Output the records from the start through the line containing "Molino vertical de GGBFS", substituting "SERVICIOS" for "SOLUCIONES" and leaving every other character unchanged.

Record excerpts Start Marker

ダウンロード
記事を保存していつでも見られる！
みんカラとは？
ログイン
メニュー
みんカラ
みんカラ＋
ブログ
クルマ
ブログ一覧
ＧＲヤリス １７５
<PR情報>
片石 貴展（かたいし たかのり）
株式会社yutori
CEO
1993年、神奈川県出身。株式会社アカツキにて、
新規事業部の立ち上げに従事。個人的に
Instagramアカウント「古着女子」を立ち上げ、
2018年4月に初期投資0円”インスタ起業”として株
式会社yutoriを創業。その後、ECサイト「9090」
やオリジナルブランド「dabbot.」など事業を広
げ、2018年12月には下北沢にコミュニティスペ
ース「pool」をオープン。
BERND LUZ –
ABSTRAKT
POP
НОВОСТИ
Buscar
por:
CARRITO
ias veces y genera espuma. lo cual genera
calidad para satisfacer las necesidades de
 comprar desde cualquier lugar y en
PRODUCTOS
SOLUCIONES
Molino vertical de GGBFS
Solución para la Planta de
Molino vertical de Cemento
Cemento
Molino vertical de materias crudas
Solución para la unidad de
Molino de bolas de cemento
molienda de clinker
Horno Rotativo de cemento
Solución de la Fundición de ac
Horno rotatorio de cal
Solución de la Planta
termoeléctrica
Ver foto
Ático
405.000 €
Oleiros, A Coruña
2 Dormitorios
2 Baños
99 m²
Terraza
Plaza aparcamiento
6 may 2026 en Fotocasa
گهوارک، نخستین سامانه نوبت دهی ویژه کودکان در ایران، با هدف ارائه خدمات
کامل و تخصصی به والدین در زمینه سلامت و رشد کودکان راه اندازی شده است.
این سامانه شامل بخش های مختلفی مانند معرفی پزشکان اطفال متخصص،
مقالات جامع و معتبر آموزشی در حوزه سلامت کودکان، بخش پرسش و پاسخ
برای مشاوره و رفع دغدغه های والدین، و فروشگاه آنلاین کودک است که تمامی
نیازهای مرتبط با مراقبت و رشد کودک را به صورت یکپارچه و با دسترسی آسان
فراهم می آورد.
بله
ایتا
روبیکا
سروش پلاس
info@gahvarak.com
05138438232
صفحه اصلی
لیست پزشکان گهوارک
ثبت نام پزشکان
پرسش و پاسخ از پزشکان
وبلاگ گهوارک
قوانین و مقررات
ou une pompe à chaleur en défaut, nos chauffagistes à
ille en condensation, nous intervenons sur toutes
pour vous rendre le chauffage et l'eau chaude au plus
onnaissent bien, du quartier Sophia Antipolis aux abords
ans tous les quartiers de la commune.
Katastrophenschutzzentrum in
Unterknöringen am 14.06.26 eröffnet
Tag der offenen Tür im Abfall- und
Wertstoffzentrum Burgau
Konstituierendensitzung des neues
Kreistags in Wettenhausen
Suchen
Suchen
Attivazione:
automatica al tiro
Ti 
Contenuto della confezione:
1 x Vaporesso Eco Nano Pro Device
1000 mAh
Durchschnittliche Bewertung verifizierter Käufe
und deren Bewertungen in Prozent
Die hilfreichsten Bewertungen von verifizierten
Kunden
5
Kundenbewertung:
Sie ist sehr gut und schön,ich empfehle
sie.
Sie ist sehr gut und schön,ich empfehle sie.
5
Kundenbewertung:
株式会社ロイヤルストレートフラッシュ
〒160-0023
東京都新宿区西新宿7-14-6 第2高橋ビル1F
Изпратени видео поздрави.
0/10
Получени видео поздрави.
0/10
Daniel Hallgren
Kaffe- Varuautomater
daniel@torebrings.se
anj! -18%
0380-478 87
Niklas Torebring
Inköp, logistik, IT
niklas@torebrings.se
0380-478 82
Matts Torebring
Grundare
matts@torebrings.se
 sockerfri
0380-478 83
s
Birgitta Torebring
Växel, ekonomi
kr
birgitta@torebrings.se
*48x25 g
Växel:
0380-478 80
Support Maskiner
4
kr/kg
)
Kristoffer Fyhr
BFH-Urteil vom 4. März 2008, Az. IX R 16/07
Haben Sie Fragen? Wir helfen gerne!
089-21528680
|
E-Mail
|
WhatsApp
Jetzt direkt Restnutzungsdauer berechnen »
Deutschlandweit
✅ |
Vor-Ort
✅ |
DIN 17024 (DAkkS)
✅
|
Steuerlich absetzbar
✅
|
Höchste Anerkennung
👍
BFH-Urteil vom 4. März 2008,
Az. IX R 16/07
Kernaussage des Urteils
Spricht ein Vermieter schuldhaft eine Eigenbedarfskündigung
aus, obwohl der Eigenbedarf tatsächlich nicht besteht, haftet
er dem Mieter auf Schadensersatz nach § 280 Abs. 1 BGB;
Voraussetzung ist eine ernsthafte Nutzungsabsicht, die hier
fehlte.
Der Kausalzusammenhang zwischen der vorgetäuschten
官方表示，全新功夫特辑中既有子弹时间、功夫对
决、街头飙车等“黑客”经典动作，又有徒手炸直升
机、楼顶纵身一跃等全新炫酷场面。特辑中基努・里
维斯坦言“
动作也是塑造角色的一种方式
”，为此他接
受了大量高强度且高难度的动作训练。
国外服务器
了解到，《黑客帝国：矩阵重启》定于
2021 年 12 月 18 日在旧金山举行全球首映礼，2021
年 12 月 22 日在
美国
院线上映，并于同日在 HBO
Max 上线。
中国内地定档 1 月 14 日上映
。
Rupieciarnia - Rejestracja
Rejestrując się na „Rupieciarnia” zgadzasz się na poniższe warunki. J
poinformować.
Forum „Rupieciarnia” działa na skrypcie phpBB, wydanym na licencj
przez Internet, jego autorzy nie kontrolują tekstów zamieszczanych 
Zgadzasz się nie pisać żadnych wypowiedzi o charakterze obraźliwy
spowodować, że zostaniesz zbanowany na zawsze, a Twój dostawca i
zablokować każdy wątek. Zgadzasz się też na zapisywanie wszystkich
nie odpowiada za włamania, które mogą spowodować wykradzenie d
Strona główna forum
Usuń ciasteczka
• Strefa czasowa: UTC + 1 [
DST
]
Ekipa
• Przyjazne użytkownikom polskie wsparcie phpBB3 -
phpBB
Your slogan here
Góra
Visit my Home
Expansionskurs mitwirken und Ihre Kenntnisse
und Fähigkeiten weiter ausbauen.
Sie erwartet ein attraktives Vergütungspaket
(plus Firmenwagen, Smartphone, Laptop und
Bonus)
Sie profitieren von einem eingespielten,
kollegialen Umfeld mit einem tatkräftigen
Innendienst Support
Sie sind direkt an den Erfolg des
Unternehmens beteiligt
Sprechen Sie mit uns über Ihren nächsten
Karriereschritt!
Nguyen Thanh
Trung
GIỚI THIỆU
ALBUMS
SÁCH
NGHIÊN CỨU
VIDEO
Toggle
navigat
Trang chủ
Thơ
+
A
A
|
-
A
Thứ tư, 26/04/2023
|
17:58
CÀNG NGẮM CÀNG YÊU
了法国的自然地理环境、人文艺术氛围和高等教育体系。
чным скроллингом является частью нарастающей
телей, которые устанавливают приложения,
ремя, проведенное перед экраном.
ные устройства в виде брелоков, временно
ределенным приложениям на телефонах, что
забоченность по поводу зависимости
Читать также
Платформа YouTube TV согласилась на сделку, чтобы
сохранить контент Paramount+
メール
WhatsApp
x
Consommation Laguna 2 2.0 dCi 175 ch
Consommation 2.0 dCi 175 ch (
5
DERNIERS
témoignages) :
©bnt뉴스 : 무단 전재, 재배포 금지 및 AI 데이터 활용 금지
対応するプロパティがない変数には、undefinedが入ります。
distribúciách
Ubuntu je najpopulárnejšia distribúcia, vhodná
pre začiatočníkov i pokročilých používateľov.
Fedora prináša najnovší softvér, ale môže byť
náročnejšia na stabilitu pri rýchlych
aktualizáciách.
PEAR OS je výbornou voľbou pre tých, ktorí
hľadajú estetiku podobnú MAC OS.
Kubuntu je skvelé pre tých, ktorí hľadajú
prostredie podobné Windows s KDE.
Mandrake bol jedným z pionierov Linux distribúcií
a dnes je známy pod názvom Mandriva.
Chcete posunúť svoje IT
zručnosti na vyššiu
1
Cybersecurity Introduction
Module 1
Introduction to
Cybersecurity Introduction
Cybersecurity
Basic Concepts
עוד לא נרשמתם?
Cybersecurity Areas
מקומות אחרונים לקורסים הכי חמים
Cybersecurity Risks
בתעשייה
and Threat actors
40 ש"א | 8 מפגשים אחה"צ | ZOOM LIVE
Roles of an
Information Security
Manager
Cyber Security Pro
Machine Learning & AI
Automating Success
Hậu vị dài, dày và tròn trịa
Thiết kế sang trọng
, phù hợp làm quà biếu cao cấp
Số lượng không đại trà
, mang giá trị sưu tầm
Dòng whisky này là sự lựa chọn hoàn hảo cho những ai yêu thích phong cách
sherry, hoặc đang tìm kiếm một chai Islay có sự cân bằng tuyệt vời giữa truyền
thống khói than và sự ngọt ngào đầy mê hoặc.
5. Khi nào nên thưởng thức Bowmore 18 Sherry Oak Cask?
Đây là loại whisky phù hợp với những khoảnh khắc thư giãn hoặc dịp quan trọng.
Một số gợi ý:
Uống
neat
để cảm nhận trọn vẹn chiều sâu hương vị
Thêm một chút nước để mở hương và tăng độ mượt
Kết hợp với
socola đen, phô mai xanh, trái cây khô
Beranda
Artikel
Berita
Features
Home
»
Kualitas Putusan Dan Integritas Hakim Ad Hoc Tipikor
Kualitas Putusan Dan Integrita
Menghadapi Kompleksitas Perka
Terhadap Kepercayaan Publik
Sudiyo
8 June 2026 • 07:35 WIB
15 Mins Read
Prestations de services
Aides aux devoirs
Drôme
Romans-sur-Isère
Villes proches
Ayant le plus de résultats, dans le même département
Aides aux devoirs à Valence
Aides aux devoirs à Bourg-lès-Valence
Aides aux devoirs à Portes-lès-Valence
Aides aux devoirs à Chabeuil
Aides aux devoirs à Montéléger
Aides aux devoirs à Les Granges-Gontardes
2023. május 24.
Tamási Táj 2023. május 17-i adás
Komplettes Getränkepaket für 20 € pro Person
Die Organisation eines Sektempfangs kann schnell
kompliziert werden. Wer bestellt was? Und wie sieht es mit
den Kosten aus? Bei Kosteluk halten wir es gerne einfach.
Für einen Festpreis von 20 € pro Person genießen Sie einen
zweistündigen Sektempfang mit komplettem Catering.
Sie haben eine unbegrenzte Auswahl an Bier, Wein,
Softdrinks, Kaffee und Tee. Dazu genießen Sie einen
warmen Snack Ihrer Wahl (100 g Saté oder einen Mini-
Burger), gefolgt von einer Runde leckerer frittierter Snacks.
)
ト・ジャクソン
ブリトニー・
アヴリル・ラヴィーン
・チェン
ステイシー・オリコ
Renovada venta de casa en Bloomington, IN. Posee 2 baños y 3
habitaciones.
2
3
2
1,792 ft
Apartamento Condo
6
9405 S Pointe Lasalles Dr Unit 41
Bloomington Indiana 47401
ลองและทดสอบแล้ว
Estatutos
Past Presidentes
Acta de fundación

Record excerpts End Marker

The completed task:
ダウンロード
記事を保存していつでも見られる！
みんカラとは？
ログイン
メニュー
みんカラ
みんカラ＋
ブログ
クルマ
ブログ一覧
ＧＲヤリス １７５
<PR情報>
片石 貴展（かたいし たかのり）
株式会社yutori
CEO
1993年、神奈川県出身。株式会社アカツキにて、
新規事業部の立ち上げに従事。個人的に
Instagramアカウント「古着女子」を立ち上げ、
2018年4月に初期投資0円”インスタ起業”として株
式会社yutoriを創業。その後、ECサイト「9090」
やオリジナルブランド「dabbot.」など事業を広
げ、2018年12月には下北沢にコミュニティスペ
ース「pool」をオープン。
BERND LUZ –
ABSTRAKT
POP
НОВОСТИ
Buscar
por:
CARRITO
ias veces y genera espuma. lo cual genera
calidad para satisfacer las necesidades de
 comprar desde cualquier lugar y en
PRODUCTOS
SERVICIOS
Molino vertical de GGBFS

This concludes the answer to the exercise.